Women engineers promote the field to young girls

They talked about nail polish, makeup and lip gloss. But the fourth-grade girls at A.J. Whittenberg Elementary who gathered in the school's library one morning last week weren't talking about the season's hottest colors, the new "in" thing or the best flavors offered in a stick to help them keep their lips moist.

They were talking engineering.

It was "Introduce a Girl to Engineering Day," and local female engineers from GE, Fluor, Hubbell Lighting, Engineered Products and Greenville County were there to talk about what being an engineer is all about.

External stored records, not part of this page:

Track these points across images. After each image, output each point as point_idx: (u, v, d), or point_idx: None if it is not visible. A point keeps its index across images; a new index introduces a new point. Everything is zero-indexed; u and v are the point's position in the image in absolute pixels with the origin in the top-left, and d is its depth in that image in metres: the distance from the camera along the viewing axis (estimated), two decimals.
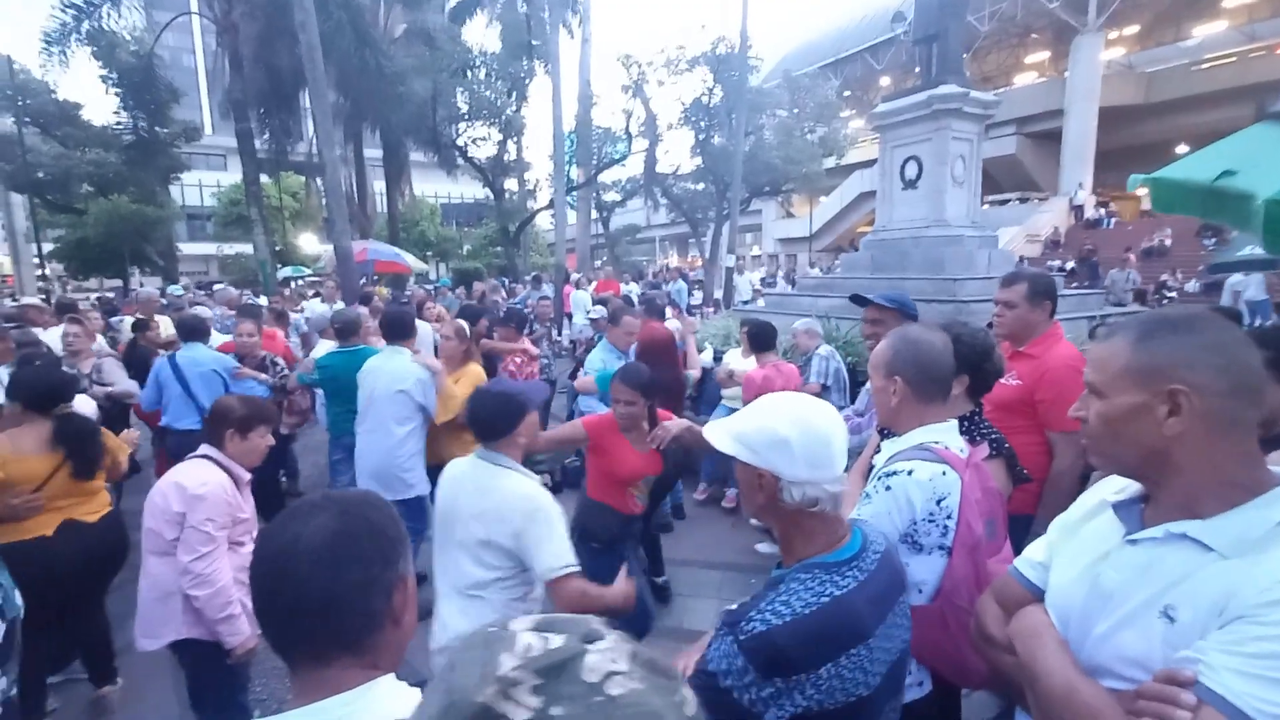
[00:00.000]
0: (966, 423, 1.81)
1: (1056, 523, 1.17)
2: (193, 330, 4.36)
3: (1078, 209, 24.04)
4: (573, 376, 5.17)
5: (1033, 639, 1.04)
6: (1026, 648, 1.05)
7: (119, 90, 17.30)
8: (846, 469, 1.13)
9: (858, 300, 2.71)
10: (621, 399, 2.59)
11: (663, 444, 2.59)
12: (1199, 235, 17.85)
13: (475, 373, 3.98)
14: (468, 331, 4.12)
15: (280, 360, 4.67)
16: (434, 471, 3.64)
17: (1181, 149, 23.93)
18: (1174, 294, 15.90)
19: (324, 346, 4.86)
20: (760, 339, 4.24)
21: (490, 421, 1.99)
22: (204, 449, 2.36)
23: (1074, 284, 13.30)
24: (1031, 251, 21.25)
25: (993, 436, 1.85)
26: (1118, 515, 1.01)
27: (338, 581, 0.78)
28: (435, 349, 4.48)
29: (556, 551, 1.83)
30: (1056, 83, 25.60)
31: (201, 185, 34.17)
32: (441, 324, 4.91)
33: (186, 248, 31.05)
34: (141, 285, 20.70)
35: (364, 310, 5.59)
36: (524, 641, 0.44)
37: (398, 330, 3.69)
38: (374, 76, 14.87)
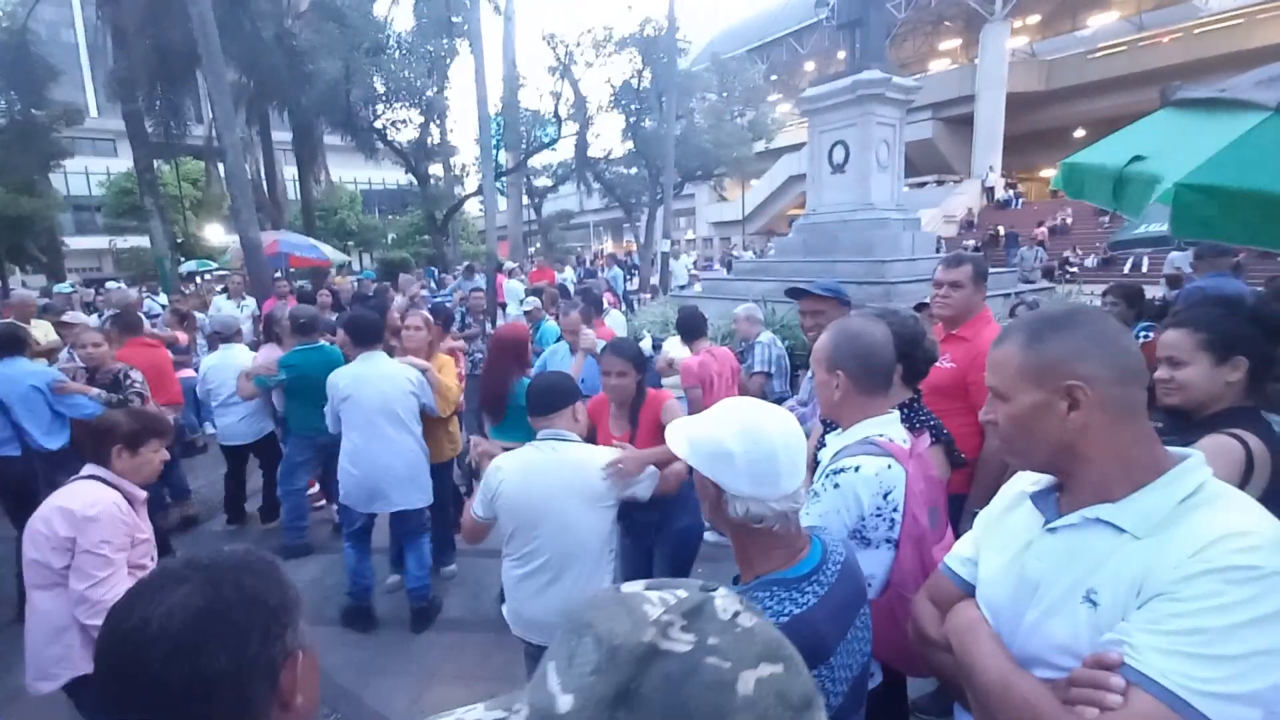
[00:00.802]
0: (907, 410, 1.83)
1: (981, 517, 1.18)
2: (9, 342, 3.82)
3: (989, 190, 25.40)
4: None
5: (967, 635, 1.04)
6: (961, 644, 1.05)
7: None
8: None
9: (794, 294, 2.70)
10: (613, 370, 2.51)
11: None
12: (1096, 214, 19.22)
13: (449, 362, 3.80)
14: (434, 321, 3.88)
15: (136, 374, 4.02)
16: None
17: (1079, 134, 25.62)
18: (1075, 269, 17.08)
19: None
20: (689, 327, 4.22)
21: (559, 392, 2.17)
22: (90, 468, 2.13)
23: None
24: (948, 232, 22.31)
25: (932, 424, 1.87)
26: (1036, 506, 1.02)
27: (203, 670, 0.64)
28: None
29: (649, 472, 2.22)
30: (969, 69, 26.79)
31: (89, 172, 31.20)
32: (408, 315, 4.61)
33: (74, 241, 28.34)
34: (24, 284, 18.76)
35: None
36: (654, 595, 0.47)
37: (368, 336, 3.45)
38: (278, 53, 13.85)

"Say it with me. Math, science and engineering – it's a girl thing," said Serita Acker, director of Clemson's Women in Science and Engineering program. "Many of the products girls use are made by men. Girls are smart and should be a part of the design teams as well."

Acker said that while females make up about 70 percent of the students on college campuses nationwide, they account for only 20 percent of the students who are studying engineering.

There are about 450,000 licensed engineers in the United States. About 10 percent of them are female.

Most of the female engineers who participated in the event at A.J. Whittenberg said they are used to being in the minority as far as their professions go – from their college classrooms to the workplace.

"To me, it is fun to break the stereotype," said Sandra Kolvich, a mechanical design engineer at GE. "We need to encourage more girls to go into engineering. They're encouraged to go into teaching or another field that uses math such as accounting, but not necessarily into engineering."

Kolvich said the shortage of female engineers isn't because of the lack of ability; it's the lack of exposure to the field.

Margaret Thomason, A.J. Whittenberg's principal, said when Whittenberg opened three years ago as the state's first elementary school with an engineering focus, she was asked if it would be an all-boys school. She said 45 percent of the school's students are girls.

Acker told the girls how chemical engineers work to make products such as nail polish, makeup and lip gloss safe; computer engineers help design electronic gadgets such as iPads and smartphones; and mechanical engineers help design the toys they play with.

Amie Martin, an engineer with Engineered Products, said the skills learned through STEM – science, technology, engineering and mathematics – education will help students no matter what gender they are and which career field they decide to enter.

The skills necessary to succeed in engineering are transferable to other fields, Thomason said.

"Higher-order thinking skills are critically important no matter which field a student decides to go into," said Lynn Mann, the school's program director.

After breakfast, the students built and launched balloon rockets to put their science and engineering skills to work.